WHAT THE EXERCISE ASKS
Among the entries below, find the lines with "comum" and copy them.

─── RECORDS PROVIDED

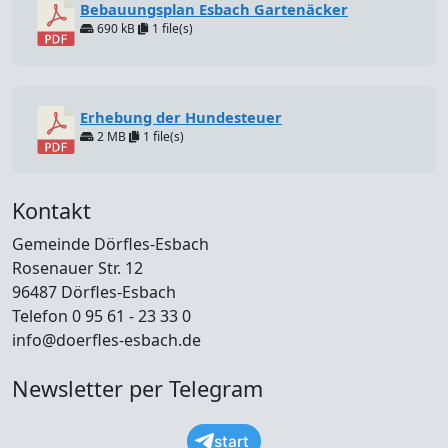
Bebauungsplan Esbach Gartenäcker
690 kB
1 file(s)
Erhebung der Hundesteuer
2 MB
1 file(s)
Kontakt
Gemeinde Dörfles-Esbach
Rosenauer Str. 12
96487 Dörfles-Esbach
Telefon 0 95 61 - 23 33 0
info@doerfles-esbach.de
Newsletter per Telegram
start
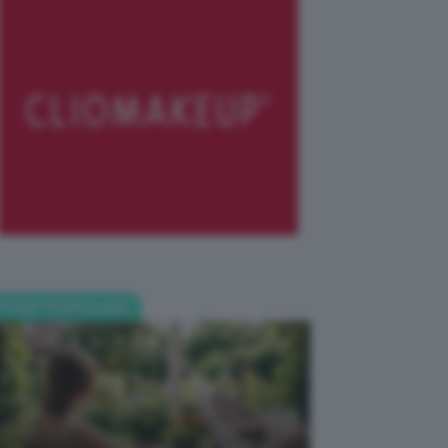
POST POPOLARI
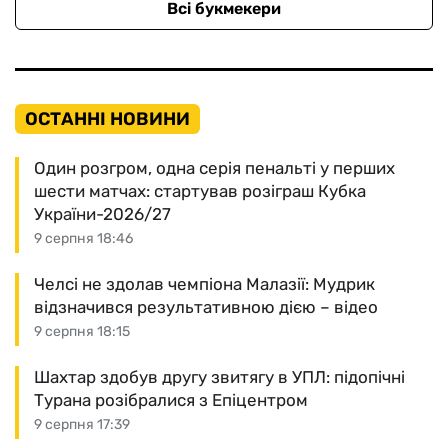
Всі букмекери
ОСТАННІ НОВИНИ
Один розгром, одна серія пенальті у перших
шести матчах: стартував розіграш Кубка
України-2026/27
9 серпня 18:46
Челсі не здолав чемпіона Малазії: Мудрик
відзначився результативною дією – відео
9 серпня 18:15
Шахтар здобув другу звитягу в УПЛ: підопічні
Турана розібралися з Епіцентром
9 серпня 17:39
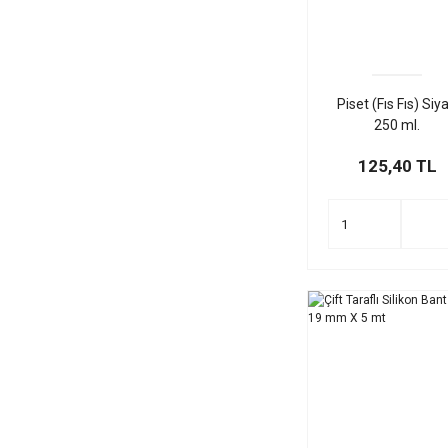
Piset (Fıs Fıs) Siy
250 ml.
125,40 TL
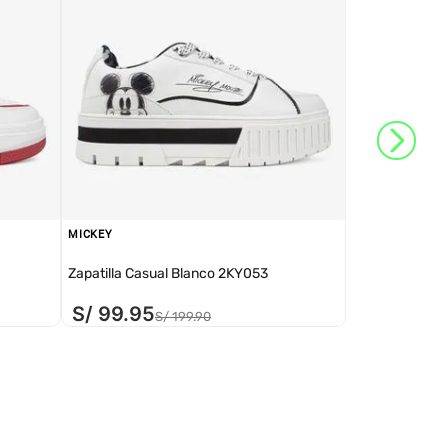
MICKEY
Zapatilla Casual Blanco 2KY053
S/
99
.
95
S/
199
.
90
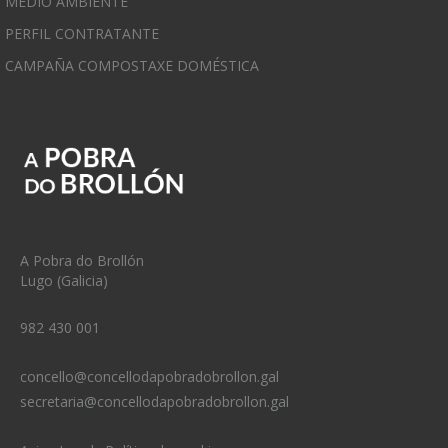
MEDIO AMBIENTE
PERFIL CONTRATANTE
CAMPAÑA COMPOSTAXE DOMÉSTICA
A Pobra do Brollón
Lugo (Galicia)
982 430 001
concello@concellodapobradobrollon.gal
secretaria@concellodapobradobrollon.gal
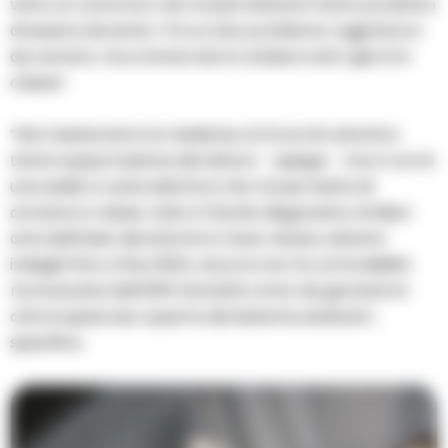
vinto un concorso che mi permetterà l’anno prossimo
di essere docente. C’è un solo problema. Oggi lavoro
da remoto, ma a breve dovrò andare tutti i giorni in
classe”.
“Non basteranno le medicine, la forza di volontà e
tanta sopportazione del dolore – spiega – ma ci vorrà
una sedia a ruote elettrica che mi permetta di
arrivare in classe. Dato il ritardo diagnostico di dieci
anni dall’inizio dei sintomi e l’aver atteso ulteriori
indagini fino a fine 2024, ancora non ho un’invalidità
riconosciuta dall’INPS di entità conto da garantirmi
che la spesa sia coperta dal sistema sanitario”,
specifica.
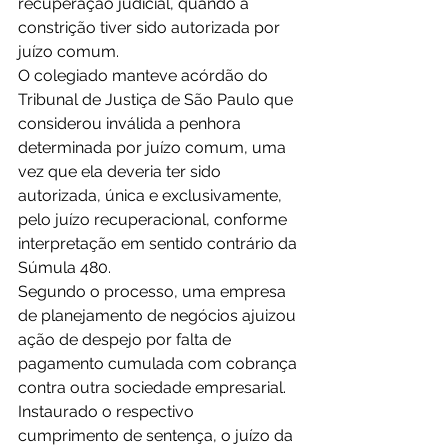
recuperação judicial, quando a 
constrição tiver sido autorizada por 
juízo comum.
O colegiado manteve acórdão do 
Tribunal de Justiça de São Paulo que 
considerou inválida a penhora 
determinada por juízo comum, uma 
vez que ela deveria ter sido 
autorizada, única e exclusivamente, 
pelo juízo recuperacional, conforme 
interpretação em sentido contrário da 
Súmula 480.
Segundo o processo, uma empresa 
de planejamento de negócios ajuizou 
ação de despejo por falta de 
pagamento cumulada com cobrança 
contra outra sociedade empresarial. 
Instaurado o respectivo 
cumprimento de sentença, o juízo da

──────

RESPONSE BOX
juízo comum.
determinada por juízo comum, uma 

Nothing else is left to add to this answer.